───── Extracted text ─────

Friday, November 6, 2009

11 hours and counting

Today is the first day that I actually have felt fairly healthy. I still have a bit of congestion but compared to where I was I feel great. I even got up early this morning and got to the office before 7 a.m. so that I could catch up on everything I've been avoiding while I've been sick.

Unfortunately for Lincoln he now has come down with the same thing I've had. Right now he's in the "lost voice and loose chest congestion" stage of the process. And I'm sad to say I haven't been much help.

Lincoln: (coughing and sounding miserable this morning)

Me: Oh man. You sound so bad. I want to tell you you'll feel better soon but you won't. This is only going to get worse.

Lincoln: Please stop talking to me.

Wednesday, November 4, 2009

Home

Pardon me but this post is going to ramble a little bit. Just stick with me.

I have a beautiful home. I love my home. But it is definitely a continual work in progress. Lincoln and I were very blessed when we got married and his parents deeded some family land over to us so that we could build our house. We received 4.26 acres of beautiful wooded land at the end of a dead-end road. The land behind us is owned by the state and contains high tension wires. The land across from us is still owned by Lincoln's parents. The land past the end of the road is a combination of Lincoln's parents, land that has been deeded to the town but can't be built on for 99 years (or something like that), and conservation land. In other words, we don't have to worry about developers coming in and turning our woods into the newest development in town. We're very, very lucky.

But like I said it's a work in progress. Our basement isn't finished. Our foundation for the garage was poured in November 2001 but we still don't have a garage. Our deck is half built. It took us until August 2009 to get curtains put up. It's just a work in progress. Right now we are planning on making some major changes to our house after the new year. Once again through the generosity of Lincoln's parents we're able to move forward on some of our plans for building a garage and a mother-in-law apartment as well as adding a farmer's porch which is something we've wanted for years.

Why am I writing about all of this?

Because every now and then I think to myself....wow, this house needs work. Or, I wish we could do so much more but we just don't have the money. Or, wow, I went to so-and-so's house and it was huge and gorgeous and professionally decorated - what must they think when they come to mine? But here's the thing....I'm 32.

I'm 32 years old. When I was 24 years old we built - not just moved into, but built - a 2,400 square foot, 4 bedroom, 2.5 bathroom house on over 4 acres of land. That's ridiculous. When my parents were 25 years old they were living in a small apartment on Water Street if I'm not mistaken. Every time we've moved our houses got bigger and nicer but a big part of that was the fact that they had worked hard and built these things up over time.

As for those women with the bigger and nicer and more professionally decorated houses here in town, by the time that I'm their age my house will be just as big and just as nice but probably still not professionally decorated (that's just not my thing). A lot of those women are older and both they and their husbands had substantial careers before having kids while I started young. I was only 24 for 6 days before I gave birth to Hannah. When our house is done with all the plans that we have for it we'll have 3,600 square feet, 5 bedrooms, 3.5 baths, a 1 bedroom, 1 bath mother-in-law apartment only 174 sq. ft. smaller than my condo when I moved out here and a gorgeous, kick-ass farmer's porch we can sit on and look out at our beautiful acreage. That is when we're not kicking it out on the (above ground) pool deck out back of course.

───── Dataset rows ─────

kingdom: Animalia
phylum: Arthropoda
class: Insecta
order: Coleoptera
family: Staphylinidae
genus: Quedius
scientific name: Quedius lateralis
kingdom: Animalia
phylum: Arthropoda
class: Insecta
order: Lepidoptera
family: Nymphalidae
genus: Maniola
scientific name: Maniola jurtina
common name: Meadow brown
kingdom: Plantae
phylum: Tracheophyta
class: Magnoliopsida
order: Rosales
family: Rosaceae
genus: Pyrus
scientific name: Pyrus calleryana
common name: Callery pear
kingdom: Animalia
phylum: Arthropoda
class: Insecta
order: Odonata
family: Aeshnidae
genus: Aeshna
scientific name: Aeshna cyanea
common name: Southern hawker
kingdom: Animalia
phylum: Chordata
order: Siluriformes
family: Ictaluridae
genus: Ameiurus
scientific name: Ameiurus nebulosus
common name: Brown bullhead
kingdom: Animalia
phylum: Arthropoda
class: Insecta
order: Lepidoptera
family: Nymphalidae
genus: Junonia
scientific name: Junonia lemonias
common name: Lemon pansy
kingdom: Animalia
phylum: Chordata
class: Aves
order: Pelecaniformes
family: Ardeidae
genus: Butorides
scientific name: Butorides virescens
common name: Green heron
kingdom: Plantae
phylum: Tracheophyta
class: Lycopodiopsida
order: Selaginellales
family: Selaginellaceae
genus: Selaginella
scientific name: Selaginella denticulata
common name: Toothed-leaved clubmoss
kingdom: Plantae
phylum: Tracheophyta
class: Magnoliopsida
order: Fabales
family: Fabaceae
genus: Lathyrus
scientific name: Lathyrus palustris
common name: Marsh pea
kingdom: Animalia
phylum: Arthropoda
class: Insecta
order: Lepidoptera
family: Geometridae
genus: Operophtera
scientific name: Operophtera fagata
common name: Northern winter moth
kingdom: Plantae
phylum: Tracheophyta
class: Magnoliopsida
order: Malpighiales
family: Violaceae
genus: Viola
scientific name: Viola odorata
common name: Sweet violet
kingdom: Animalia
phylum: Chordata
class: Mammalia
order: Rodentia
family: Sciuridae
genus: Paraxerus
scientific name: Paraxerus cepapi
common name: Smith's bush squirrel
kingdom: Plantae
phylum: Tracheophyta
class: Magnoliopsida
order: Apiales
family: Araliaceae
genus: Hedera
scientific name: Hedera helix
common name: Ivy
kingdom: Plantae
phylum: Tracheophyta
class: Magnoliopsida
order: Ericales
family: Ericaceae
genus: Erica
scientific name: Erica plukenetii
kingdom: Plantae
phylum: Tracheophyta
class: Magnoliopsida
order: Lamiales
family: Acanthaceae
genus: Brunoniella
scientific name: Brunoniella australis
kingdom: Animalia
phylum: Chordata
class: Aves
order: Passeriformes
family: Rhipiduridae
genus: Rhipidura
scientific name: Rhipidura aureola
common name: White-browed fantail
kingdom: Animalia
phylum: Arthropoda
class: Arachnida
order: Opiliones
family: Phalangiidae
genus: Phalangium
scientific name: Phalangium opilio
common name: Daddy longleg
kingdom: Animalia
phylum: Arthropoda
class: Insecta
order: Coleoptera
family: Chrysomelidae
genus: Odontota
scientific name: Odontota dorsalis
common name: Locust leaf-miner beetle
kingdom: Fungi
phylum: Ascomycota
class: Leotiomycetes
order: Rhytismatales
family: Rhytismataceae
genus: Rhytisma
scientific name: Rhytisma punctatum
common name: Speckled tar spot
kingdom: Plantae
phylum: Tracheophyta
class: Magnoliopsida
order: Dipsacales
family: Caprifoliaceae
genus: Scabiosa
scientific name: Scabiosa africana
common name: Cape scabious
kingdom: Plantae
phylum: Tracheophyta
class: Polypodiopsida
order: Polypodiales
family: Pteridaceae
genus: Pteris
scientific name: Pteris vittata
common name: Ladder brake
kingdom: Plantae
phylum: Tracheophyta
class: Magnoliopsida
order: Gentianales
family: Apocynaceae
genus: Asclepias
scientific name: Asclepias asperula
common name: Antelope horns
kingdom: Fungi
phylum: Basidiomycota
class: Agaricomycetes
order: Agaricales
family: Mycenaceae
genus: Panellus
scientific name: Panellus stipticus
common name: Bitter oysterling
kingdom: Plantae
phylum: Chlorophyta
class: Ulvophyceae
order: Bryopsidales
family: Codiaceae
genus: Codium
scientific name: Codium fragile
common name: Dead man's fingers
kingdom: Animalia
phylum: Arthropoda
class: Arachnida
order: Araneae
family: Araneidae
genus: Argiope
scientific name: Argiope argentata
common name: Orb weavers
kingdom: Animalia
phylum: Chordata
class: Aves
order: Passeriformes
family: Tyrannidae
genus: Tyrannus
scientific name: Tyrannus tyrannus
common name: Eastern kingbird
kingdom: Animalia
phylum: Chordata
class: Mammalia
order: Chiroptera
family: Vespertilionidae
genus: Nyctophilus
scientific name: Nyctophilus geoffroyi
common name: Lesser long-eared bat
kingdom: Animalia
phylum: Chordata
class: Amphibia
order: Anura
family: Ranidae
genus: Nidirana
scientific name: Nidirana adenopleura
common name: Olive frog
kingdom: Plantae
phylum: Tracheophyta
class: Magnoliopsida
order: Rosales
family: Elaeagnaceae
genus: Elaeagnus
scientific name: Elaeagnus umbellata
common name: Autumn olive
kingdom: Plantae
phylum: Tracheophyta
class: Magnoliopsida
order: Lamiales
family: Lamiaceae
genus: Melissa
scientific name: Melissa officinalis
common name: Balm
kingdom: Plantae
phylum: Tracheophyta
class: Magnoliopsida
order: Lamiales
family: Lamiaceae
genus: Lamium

─────

> [Short exercise 1]
State whether each statement agrees with the blog posts, answering yes or no and quoting the deciding words: (a) The foundation for the garage was poured in November 2001. (b) The land behind the house is owned by Lincoln's parents. (c) Once all the plans are complete, the house will have four bedrooms.
> [Short exercise 2]
Transcribe the part of the entries that opens with the line containing "genus: Odontota" and closes with the line containing "common name: Speckled tar spot", including both of those lines.

> [Solution 1]
(a) Yes: "Our foundation for the garage was poured in November 2001 but we still don't have a garage."
(b) No: "The land behind us is owned by the state and contains high tension wires."
(c) No: "we'll have 3,600 square feet, 5 bedrooms, 3.5 baths"

> [Solution 2]
genus: Odontota
scientific name: Odontota dorsalis
common name: Locust leaf-miner beetle
kingdom: Fungi
phylum: Ascomycota
class: Leotiomycetes
order: Rhytismatales
family: Rhytismataceae
genus: Rhytisma
scientific name: Rhytisma punctatum
common name: Speckled tar spot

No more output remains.